To What End?

Hi, how’s it going?  Great, great to hear.  Here—here’s a stack of reported, factual information.  Just plopped it down on your desk.  Go through it, please.  Take your time, but be sure to go through all of it.

Okay, fast forward ten, fifteen minutes.  Need an hour?  Sure.  Take your time. 

Did you get through it?  Good.  You just did better than about 89%* of the entire world. 

So, what wasn’t in it?  What what?  No, you heard me.  I don’t care what was in it, I can read that for myself.  I want to know what wasn’t.  That’s what we’re after here.  It’s what will stand out most from person to person, and will be the most important bits of anything (non-information, really) anyone takes home from what they’ve been presented.

You don’t remember the content for the content—you remember it for what it means.  And oftentimes, what it means is what you take it to mean, after filling in the holes.  Sometimes the meaning is clear, and the evidence points to beyond-a-reasonable-doubt amount of guilt, or a preponderance of evidence which will likely bring about guilt, or a plea deal or apology, if it’s a person or a company or a government or government leader.  But more on that later. 

Usually, what isn’t there isn’t there for a reason; the holes are left for you to fill in yourself.  With your own prejudices and variably limited view of the world—cognitive bias, mainly.  That’s why it’s so important.  And that’s why so much is left out of what you’re told by the news. 

Sometimes, what’s left out is just good, old-fashioned stuff the speaker or writer (or editor or executive or board or administration) doesn’t want you to know.  But, much of the time, it’s meant to foster perpetual discord and/or a choosing up of sides.  Based on this.  Or that.  Or more of this.  Or that over there.  Or remember that?  How about this, remember this?

The most gaping holes appear consistently in the nations with the worst press freedoms on Earth.  (Reporters Without Borders compiled a list on that; you can peruse it here.)  But it happens in America, too. 

 You saw it with the start of the Israel-Hamas War, in the editorializations and publishing of certain headlines, and not others.  Or maybe you didn’t.  Holes are pretty hard to see sometimes.  Unless you can see the entirety of the woodwork through which they appear.  And by woodwork, I mean context and history—immediate, vaguely antecedent or far-reaching.

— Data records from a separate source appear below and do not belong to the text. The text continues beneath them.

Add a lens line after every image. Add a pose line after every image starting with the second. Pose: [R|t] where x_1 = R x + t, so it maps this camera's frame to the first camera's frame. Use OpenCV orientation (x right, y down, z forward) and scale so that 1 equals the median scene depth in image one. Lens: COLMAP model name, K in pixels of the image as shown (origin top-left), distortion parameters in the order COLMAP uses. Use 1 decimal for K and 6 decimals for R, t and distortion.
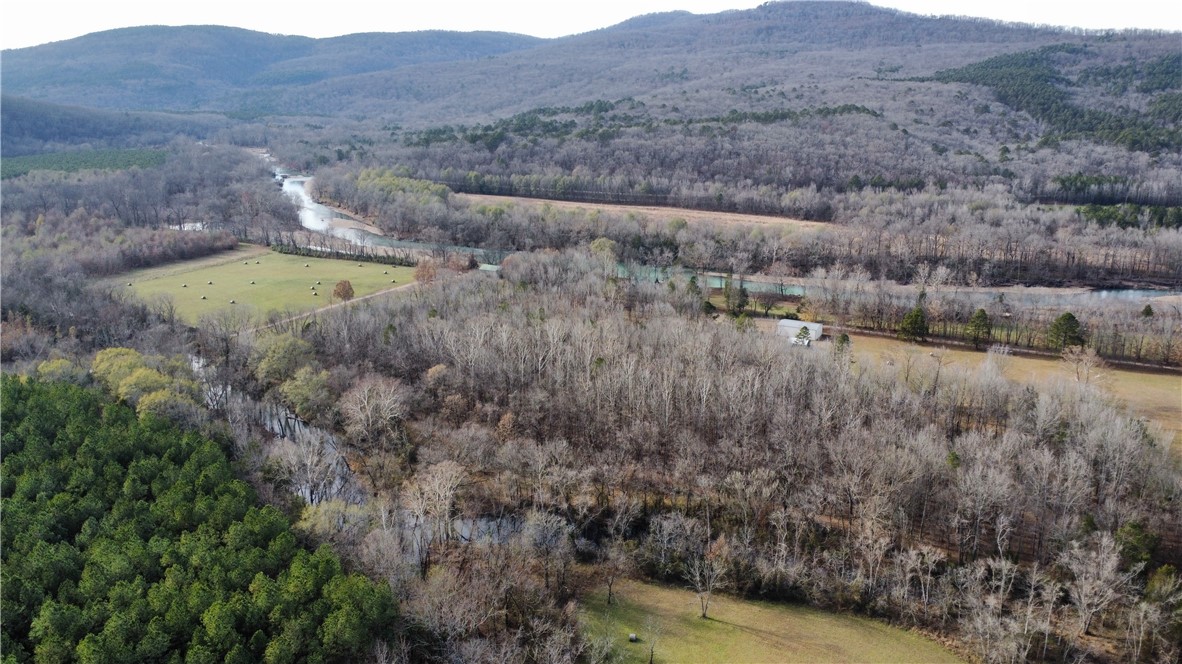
lens RADIAL K [[888.7, 0, 592.4], [0, 888.7, 332.2], [0, 0, 1]] dist [0.008842, -0.013203]
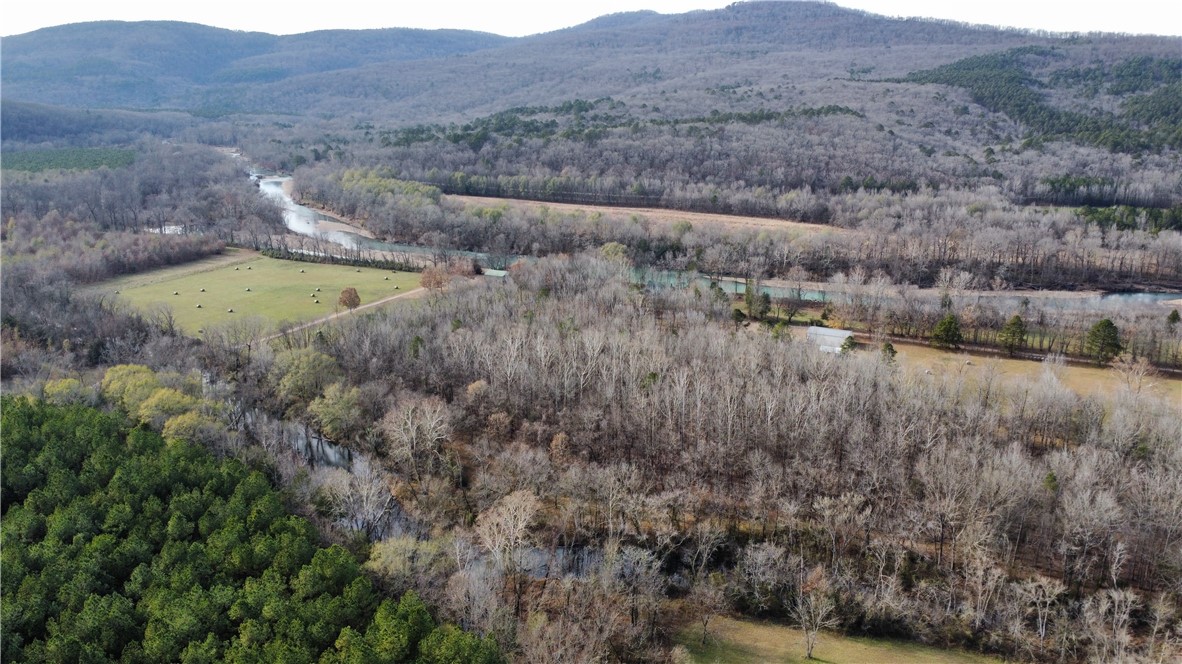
lens RADIAL K [[888.7, 0, 592.5], [0, 888.7, 331.3], [0, 0, 1]] dist [0.008842, -0.013203]
pose [[0.999093, -0.006322, 0.042115, -0.048522], [0.006329, 0.999980, -0.000025, -0.007966], [-0.042114, 0.000291, 0.999113, 0.027526]]
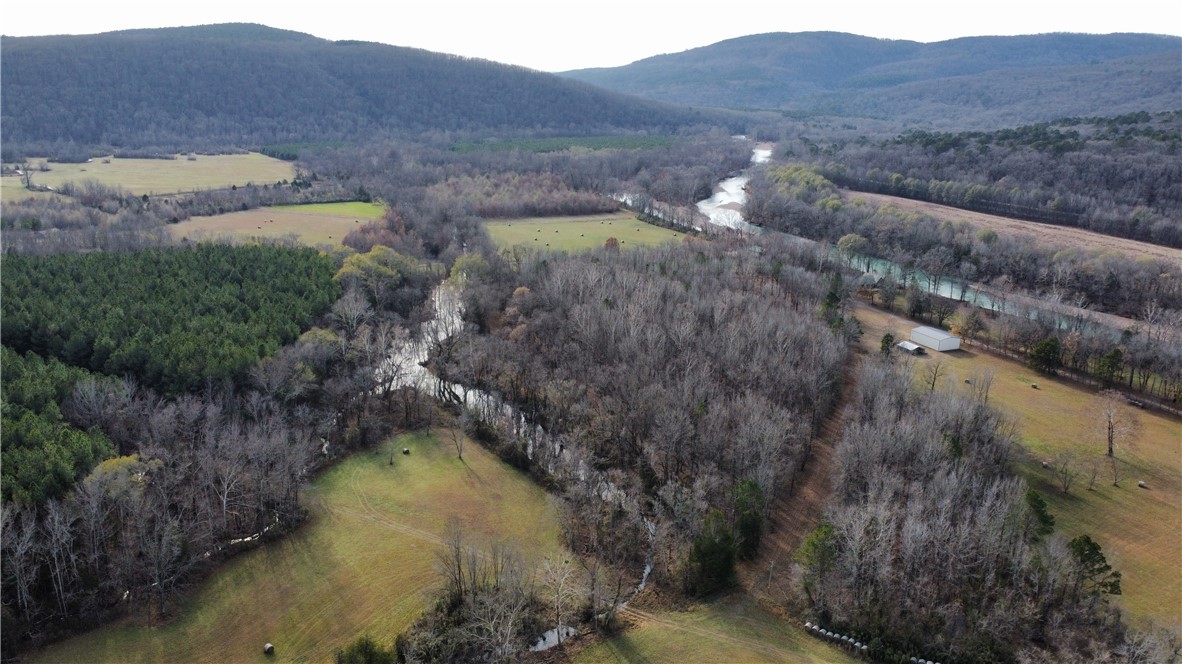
lens RADIAL K [[888.7, 0, 588.6], [0, 888.7, 329.6], [0, 0, 1]] dist [0.008842, -0.013203]
pose [[0.778508, 0.185729, -0.599524, 0.377564], [-0.190241, 0.980105, 0.056595, 0.002707], [0.598108, 0.069994, 0.798353, -0.000298]]
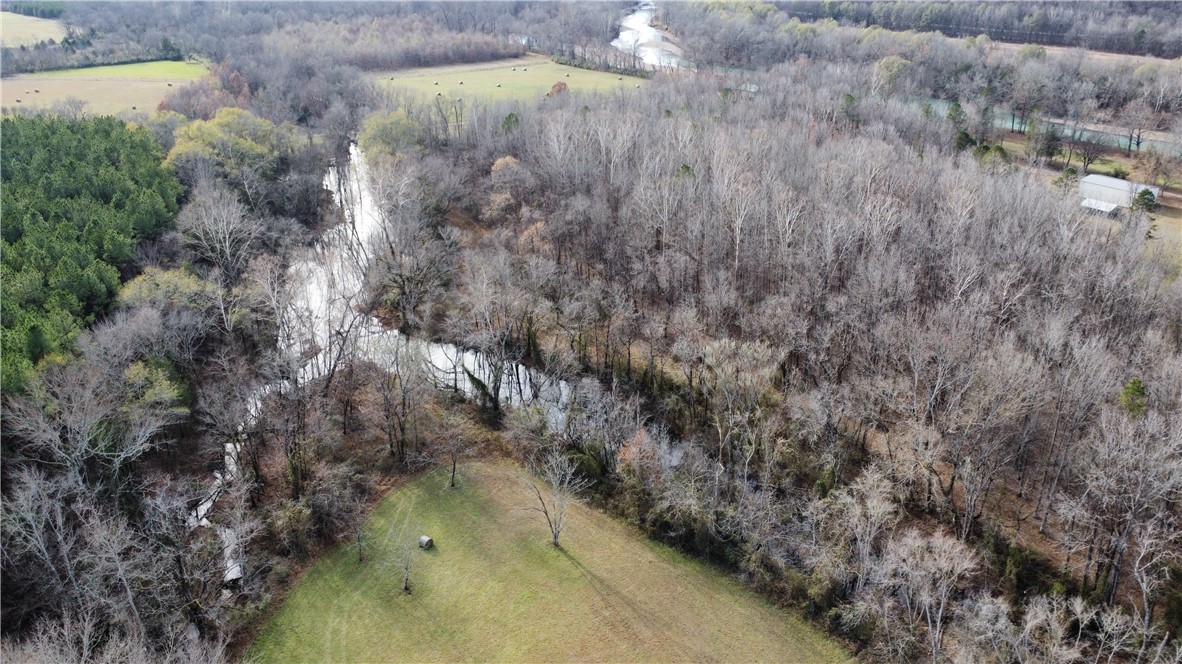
lens RADIAL K [[888.7, 0, 591.6], [0, 888.7, 332.5], [0, 0, 1]] dist [0.008842, -0.013203]
pose [[0.888683, 0.183310, -0.420285, 0.133531], [-0.120193, 0.977688, 0.172280, 0.023337], [0.442488, -0.102587, 0.890887, 0.166834]]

The Russo-Ukrainian War was different, to give a similar example.  Coverage tended to sympathize more with the lesser of the two powers.  But just as there’s a reason for everything…well, I guess I finished that thought there. 

There’s a reason for everything.

One thing you learn as an adult, because hopefully you’ve been taught it as a child, is that there are two sides to every story.  Meaning: if one person describes what transpired during an event or incident or imbroglio or dust-up or whatever, and it exclusively favors one side—painting it in a better light—or just omits the motivations of the other, then you should really go and hear the other side’s side.  Because you’re perhaps being told something that’s not even close to being true.  More information/data = a far greater likelihood of what really happened. 

Any scientist in the world will tell you that.  If they’re any good at being a scientist.

But you don’t have to be a scientist to get the data, in this case.  You just have to have the internet.  Or read books by objectively-minded, highly informed individuals who don’t stand to profit greatly from talking about what really didn’t happen while simultaneously saying how bad one side is, sometimes mentioning maybe (maybe) how misguided that first side can sometimes be, but always mentioning it within the context of that side needing to protect itself against the bad one, first and foremost.  (These people do actually exist).

You need to recognize that there are two sides to every story.  And also: Who profits from what? 

So, what’s left to trust?  What, then, do the trustworthy use to make them trustworthy?   Court records.  De-classified documents.  Eye-witness testimony.  Statistical trends, accompanied by an explanation. Recorded conversations.  First-hand conversations.  All the data.  None of which is ever fully brought to you by the mega-conglomeration daily news.  Or Twitter.  Or Facebook.  Or anywhere but the sources.

The trustworthy leave nothing relevant out of the discussion.  Like any good scientist would. Not. Leave something out, yes. 

But sometimes, even the best sources do leave holes.  Mainly because like 93%* of people don’t go through it all.  And, sometimes, by dint of the volume of information, the best sources might not be fully juiced with all the data.  Or have the space or time or wherewithal to provide it to you.

In the end, historical context frames the issue in the most elucidating of lights.  If you lack it, you’re basically reading things in the dark. Figuratively speaking.


* – I just made these numbers up, because I didn’t think I’d ever be able to get a proper answer.  Then I dug a little, and found out I was more or less right—about not getting answers and about the percentages.  I sourced this article from 10 years ago, which gave some data on how long some readers, on average, stay engaged on a moderately informative web page. And then this, which says even less.